I mean, when it happens, don’t say I told you so.

For now, though, it’s up to us as viewers to appreciate the final eight episodes of this series. And the most pertinent reason why this week’s episode felt so good is that, for better or worse, it at once feels like all the madness is gone, and we’re back to the classic The Good Wife formula that allowed this show to be so gripping for so long, complete with zany judicial antics. The only sadness now comes with the reality that once we finally get back to where we started, we now have to turn around to head back out the door to bid adieu forever. Yet even so, it’s good to be reminded of why we stuck around this long in the first place, which, at its core, is what “Monday” accomplished.

So, come on in, Alicia. If home is where the heart is, rest assured that there are millions of viewers who make sure you never go without a roof over your head ever again.

Approaching The Bench

Boy, wouldn’t that be great if we get a Will Gardner flashback episode where Josh Charles plays a dominant role through all 40-plus minutes, just for old time’s sake?!?!

Boy, wouldn’t that be great if we get a Kalinda Sharma flashback episode where Archie Panjabi plays a dominant role through all 40-plus minutes, just for old time’s sake?!?!

Boy wouldn’t that be great if … all right. I’ll stop.

That race thing is going to blow up, isn’t it? It has all the makings of, “And you thought the Monica character really had no reason to ever appear in all of this, but boy were you wrong”. But even if/when it happens, I just find it so hard to believe that Cary and Diane are either that stupid or that racist.

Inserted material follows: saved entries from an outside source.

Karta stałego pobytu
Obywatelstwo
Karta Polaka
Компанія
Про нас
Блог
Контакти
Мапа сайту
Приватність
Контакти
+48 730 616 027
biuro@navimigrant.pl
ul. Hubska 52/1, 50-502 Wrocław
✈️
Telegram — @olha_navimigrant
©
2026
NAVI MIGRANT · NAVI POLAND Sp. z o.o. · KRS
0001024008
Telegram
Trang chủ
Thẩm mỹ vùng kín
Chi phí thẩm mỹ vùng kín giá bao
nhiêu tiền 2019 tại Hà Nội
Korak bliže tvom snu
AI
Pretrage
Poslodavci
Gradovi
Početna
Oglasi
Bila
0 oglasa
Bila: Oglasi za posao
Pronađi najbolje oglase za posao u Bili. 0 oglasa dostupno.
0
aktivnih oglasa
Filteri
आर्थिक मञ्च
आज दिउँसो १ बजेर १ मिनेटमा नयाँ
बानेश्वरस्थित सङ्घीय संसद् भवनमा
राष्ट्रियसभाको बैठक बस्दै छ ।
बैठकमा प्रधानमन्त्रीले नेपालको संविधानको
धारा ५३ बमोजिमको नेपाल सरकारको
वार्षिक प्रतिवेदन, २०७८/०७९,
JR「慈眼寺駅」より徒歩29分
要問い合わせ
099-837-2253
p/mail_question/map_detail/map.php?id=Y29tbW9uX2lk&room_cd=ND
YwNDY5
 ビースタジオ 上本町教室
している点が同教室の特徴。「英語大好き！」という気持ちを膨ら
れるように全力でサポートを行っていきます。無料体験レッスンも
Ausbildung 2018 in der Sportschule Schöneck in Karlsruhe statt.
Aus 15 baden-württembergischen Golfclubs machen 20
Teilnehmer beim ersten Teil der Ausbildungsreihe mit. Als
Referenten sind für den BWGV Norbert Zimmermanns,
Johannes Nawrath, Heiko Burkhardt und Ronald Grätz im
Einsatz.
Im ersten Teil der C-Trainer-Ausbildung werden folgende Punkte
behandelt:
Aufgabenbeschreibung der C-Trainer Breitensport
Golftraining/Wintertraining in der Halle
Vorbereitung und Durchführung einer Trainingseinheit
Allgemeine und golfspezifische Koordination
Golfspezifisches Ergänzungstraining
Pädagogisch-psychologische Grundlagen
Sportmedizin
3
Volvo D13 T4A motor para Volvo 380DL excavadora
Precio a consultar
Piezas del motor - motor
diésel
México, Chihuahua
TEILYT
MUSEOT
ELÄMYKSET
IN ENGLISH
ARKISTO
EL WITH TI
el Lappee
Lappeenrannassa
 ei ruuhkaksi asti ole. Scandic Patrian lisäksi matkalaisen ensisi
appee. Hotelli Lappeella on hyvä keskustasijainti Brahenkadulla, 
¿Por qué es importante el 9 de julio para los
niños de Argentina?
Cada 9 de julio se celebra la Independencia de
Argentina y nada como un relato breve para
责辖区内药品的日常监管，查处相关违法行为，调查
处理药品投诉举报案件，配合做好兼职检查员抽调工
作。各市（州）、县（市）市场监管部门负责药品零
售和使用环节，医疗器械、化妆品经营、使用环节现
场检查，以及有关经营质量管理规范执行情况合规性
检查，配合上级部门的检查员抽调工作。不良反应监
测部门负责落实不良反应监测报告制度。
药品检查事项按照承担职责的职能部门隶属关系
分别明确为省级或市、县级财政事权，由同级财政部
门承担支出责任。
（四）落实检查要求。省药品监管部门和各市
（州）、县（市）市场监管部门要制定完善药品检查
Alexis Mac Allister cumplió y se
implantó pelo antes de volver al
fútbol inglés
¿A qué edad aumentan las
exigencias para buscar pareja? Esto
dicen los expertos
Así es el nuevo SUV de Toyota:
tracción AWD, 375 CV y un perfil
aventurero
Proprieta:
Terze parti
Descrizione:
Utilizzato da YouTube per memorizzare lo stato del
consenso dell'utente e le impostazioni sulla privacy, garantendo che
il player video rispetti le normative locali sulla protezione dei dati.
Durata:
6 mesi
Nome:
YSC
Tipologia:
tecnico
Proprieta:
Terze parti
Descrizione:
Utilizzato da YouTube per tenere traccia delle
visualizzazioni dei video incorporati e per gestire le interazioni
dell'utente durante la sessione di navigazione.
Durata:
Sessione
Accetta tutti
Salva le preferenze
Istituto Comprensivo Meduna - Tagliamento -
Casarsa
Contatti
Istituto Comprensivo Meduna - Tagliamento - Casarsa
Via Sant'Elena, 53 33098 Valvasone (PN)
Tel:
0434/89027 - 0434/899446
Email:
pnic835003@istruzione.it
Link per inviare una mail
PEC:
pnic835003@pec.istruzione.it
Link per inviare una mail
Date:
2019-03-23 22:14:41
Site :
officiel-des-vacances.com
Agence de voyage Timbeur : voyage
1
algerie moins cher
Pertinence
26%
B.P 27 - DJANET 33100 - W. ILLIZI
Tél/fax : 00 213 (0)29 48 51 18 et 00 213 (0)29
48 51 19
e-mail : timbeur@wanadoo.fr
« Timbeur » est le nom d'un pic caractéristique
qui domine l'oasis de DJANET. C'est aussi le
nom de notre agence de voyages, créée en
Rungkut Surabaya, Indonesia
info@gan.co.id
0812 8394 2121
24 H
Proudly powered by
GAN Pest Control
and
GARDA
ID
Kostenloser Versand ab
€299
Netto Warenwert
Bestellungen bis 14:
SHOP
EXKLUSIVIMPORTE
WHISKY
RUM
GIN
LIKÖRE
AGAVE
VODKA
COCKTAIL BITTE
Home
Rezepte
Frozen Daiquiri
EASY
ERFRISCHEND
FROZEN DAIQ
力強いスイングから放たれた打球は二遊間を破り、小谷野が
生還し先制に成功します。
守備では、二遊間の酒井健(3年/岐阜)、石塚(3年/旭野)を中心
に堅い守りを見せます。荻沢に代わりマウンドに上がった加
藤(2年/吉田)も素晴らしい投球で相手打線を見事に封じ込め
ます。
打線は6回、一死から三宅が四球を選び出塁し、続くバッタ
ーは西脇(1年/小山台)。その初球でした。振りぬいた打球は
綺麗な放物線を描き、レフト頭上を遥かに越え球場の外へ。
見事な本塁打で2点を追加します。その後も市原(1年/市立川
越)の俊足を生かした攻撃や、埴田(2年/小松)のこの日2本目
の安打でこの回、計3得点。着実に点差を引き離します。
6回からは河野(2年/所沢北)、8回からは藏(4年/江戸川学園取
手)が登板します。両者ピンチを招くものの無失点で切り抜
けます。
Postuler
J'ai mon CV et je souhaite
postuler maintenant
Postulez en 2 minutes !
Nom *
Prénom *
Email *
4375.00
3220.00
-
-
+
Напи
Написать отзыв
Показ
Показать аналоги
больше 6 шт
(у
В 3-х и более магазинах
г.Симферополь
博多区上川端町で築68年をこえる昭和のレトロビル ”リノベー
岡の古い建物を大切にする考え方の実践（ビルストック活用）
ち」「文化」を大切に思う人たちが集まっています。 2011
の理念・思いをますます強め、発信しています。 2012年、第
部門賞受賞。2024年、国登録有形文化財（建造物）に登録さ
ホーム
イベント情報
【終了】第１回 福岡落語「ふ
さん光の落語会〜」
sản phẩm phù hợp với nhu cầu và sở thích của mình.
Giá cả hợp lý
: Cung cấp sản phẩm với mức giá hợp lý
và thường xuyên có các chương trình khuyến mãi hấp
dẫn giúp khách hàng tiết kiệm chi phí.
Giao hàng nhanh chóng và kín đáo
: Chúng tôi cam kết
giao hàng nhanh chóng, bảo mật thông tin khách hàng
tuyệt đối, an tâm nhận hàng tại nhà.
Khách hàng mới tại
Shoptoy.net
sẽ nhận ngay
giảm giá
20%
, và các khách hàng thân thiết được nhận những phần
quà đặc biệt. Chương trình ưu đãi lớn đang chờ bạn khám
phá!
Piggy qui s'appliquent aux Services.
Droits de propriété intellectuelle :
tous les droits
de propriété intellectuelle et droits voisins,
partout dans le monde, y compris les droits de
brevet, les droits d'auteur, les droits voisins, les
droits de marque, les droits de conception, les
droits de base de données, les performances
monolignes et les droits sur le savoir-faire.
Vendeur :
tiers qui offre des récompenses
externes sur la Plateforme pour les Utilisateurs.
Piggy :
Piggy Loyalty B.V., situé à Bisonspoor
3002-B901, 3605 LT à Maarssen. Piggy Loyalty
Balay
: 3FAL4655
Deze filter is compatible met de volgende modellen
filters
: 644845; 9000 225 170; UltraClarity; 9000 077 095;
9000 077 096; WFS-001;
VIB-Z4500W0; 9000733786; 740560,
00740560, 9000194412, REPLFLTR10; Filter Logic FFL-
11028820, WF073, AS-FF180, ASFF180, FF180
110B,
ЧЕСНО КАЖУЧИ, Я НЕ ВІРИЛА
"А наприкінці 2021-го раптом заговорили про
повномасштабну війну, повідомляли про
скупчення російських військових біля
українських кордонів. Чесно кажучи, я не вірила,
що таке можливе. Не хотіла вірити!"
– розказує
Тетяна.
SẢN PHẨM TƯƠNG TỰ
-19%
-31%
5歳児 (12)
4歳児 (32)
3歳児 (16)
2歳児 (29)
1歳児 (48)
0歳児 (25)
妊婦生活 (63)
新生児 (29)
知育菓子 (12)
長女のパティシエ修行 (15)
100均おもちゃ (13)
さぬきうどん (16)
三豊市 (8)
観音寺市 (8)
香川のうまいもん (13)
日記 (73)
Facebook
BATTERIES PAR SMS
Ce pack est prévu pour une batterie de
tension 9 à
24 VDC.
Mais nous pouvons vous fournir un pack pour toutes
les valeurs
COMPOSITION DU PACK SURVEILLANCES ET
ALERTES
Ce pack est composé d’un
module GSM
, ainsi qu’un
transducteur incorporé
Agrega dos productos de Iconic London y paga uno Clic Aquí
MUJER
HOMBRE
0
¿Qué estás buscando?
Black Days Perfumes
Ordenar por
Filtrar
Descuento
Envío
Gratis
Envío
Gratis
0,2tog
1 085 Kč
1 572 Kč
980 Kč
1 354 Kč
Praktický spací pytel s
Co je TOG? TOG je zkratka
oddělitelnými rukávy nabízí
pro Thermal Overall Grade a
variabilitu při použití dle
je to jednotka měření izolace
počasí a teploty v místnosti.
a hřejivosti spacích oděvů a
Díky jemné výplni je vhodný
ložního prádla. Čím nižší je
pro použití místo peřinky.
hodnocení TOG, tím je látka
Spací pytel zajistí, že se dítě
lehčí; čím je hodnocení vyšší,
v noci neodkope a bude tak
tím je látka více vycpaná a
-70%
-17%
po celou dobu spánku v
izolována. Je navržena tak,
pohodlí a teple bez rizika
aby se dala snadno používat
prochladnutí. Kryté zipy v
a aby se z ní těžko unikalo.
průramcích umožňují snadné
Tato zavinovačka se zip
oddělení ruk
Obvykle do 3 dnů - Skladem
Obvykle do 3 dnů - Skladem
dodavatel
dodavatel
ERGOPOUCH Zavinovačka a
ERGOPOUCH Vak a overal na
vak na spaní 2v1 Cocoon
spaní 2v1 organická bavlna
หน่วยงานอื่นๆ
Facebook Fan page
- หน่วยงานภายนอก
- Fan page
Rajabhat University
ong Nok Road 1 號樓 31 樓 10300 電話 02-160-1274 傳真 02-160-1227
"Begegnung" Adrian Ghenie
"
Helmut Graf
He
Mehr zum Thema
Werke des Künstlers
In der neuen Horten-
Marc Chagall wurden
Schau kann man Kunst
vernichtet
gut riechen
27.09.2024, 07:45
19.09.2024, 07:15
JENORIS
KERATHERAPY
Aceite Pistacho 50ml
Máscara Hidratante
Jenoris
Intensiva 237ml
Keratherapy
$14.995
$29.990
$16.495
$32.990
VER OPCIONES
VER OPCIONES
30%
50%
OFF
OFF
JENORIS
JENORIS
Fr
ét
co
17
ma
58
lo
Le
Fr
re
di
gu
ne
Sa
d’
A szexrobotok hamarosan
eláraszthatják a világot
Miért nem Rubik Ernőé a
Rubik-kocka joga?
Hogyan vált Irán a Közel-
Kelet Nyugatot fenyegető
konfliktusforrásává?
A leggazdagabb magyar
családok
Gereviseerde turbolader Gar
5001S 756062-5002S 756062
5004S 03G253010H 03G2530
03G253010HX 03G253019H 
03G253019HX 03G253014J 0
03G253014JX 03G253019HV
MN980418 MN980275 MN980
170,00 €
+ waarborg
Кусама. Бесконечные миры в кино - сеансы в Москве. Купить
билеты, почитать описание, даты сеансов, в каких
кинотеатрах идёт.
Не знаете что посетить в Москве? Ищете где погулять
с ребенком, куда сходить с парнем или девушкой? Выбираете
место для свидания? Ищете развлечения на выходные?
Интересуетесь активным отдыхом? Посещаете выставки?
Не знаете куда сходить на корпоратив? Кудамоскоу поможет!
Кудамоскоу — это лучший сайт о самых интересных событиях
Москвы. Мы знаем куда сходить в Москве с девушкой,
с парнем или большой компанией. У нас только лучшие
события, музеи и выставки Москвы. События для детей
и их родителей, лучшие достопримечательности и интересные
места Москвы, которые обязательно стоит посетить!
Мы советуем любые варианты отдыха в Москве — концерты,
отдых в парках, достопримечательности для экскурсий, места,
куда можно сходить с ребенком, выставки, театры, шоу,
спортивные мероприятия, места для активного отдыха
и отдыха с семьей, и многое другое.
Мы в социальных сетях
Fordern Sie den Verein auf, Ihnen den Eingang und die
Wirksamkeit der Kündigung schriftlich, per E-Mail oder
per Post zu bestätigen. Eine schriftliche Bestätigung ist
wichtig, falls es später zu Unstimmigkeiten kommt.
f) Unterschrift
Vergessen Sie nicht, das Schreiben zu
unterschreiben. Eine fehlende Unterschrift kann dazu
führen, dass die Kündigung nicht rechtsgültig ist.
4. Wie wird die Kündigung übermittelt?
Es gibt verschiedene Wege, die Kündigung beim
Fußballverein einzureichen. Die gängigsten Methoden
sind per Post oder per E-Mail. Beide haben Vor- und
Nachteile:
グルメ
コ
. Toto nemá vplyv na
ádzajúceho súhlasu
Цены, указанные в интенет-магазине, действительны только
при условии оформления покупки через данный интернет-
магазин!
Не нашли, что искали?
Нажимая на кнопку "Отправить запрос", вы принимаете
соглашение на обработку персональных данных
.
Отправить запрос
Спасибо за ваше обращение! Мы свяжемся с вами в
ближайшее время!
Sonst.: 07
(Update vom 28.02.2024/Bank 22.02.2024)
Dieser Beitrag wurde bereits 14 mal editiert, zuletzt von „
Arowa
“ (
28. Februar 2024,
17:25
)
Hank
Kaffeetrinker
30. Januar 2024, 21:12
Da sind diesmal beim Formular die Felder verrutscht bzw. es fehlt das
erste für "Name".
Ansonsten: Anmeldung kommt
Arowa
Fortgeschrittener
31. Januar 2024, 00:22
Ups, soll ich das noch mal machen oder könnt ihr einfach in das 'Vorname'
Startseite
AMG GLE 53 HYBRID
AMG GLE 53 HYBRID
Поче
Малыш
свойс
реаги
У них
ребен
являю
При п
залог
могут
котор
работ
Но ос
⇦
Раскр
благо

Like, honestly. Monica is there because she called you out on your questionable hiring tactics. Why immediately force-feed the first African-American to walk through the door a case that Monica’s on and relegate them to a conference room?

Here’s a list of characters I’m going to keep a running tab on between now and the final episode to see if they make one final appearance (because if they don’t, I’m writing a nasty letter to CBS): Louis Canning. Zach Florrick. Finn Polmar. Jackie Florrick. Lemond Bishop. Glenn Childs. Kurt McVeigh. Elsbeth Tascioni. Colin Sweeney. Wendy Scott-Car. Natalie Flores. Frank Prady. Judge George Fluger. Derrick Bond. Robyn Burdine. Clarke Hayden. Nancy Crozier. Reese Dipple. Yes. I’ll be keeping track.

Really, though. That bond court smack was brutal. When Christine Baranski is perfect, Christine Baranski is perfect.

“First the tragedy and then the farce”.

I’ve said this before, but I don’t think people give enough credit to how valuable having the rotating cast of judges, with their subsequent quirks, was and is to this series. Judge Hal Ferris with the ants and obligatory dialogue with Harris the Bailiff was classic The Good Wife fodder. And man, I’ve missed that.

The back-and-forth between Alicia and Jason (Jeffrey Dean Morgan) about his beard was adorable.

Crazy Prediction of the Week: Peter goes to jail, a special election is held, Alicia runs, Alicia wins, and Alicia becomes the Illinois state governor.